Psychological analysis is one of the research methods of criminal psychology. Refers to the study of the external criminal behavior and its objective consequences and the factors that play a role in the formation of the criminal's criminal psychology based on the inevitable connection between the criminal's criminal psychology and external manifestations, and the inevitable connection between various factors and the formation of criminal psychology. , analyze the causes of the formation of criminal psychology and the laws of development and change. The main methods of psychological analysis include: (1) factor analysis method; (2) psychological experiment method; (3) type analysis method; (4) correlation design method; (5) observation method, etc.
The principle of using psychological analysis to complete an operation is that price fluctuations start from the disunity of public psychological prices and from the break of the basic equilibrium state. If you open a position when the market is in chaos, the price will be pursued or suppressed under the influence of a new public psychological "consciousness" until a mass price that is acceptable to the public psychology emerges. At this price, the forces of the long and short sides are once again basically balanced, and the market begins to basically maintain a consolidation trend, and a rising (falling) market ends. We take profit, one operation complete. What we need to grasp is the market direction when public psychology reaches a new "*** consciousness".
The "people" who control the market direction have both emotional and rational modalities. When participating in the market, investors always make buying and selling decisions based on their subjective judgment and objective fundamental factors. Investors treat the market with both emotional and rational modalities at the same time.

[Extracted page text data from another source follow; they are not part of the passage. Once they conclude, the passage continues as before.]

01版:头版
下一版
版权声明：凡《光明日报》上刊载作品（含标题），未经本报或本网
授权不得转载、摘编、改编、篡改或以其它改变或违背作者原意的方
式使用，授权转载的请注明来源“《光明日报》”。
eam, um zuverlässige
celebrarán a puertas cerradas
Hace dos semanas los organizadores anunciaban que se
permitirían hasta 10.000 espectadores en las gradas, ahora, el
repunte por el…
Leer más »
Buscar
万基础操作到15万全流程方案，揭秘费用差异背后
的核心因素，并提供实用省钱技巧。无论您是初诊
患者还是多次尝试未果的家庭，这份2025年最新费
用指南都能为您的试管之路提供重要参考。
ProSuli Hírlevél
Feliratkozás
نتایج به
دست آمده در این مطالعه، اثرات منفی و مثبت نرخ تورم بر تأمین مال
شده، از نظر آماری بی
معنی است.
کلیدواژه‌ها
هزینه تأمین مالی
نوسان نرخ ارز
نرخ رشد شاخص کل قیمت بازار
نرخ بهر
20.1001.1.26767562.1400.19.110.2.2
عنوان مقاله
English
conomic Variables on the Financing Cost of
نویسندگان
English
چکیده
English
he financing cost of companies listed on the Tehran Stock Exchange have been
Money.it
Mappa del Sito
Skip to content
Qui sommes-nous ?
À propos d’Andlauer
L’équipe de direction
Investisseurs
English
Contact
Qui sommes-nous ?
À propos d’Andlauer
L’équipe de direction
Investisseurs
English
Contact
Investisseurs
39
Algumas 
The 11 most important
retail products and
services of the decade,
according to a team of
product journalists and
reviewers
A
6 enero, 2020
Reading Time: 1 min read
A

Due to the simple use of objective operations or subjective operations, investors have different opinions and it is impossible to achieve complete unity of market direction expectations. It is often seen that investors still have a confused look on their faces at the moment they place an order because they simply use an analytical method to operate. This can be seen from the side that the mentality of market participants is very unstable when placing orders, and this is precisely because of the "occasional conflicts" between the first two analysis methods. The reason for price fluctuations can also be said to be: the process of investors with two modalities at the same time, based on their different psychological expectations, constantly adjusting.
The advantage of psychological analysis is that it contains both subjective and objective factors. It is a "fuzzy" analysis method between objective and subjective, between perceptual and rational.
Because it has the characteristics of both technical analysis method (subjective) and fundamental analysis method (objective), in theory, psychological analysis method better integrates the advantages of the two, so as to benefit investors. Based on psychological expectations, we predict the market direction with a more neutral and calm attitude, improving the accuracy of predictions.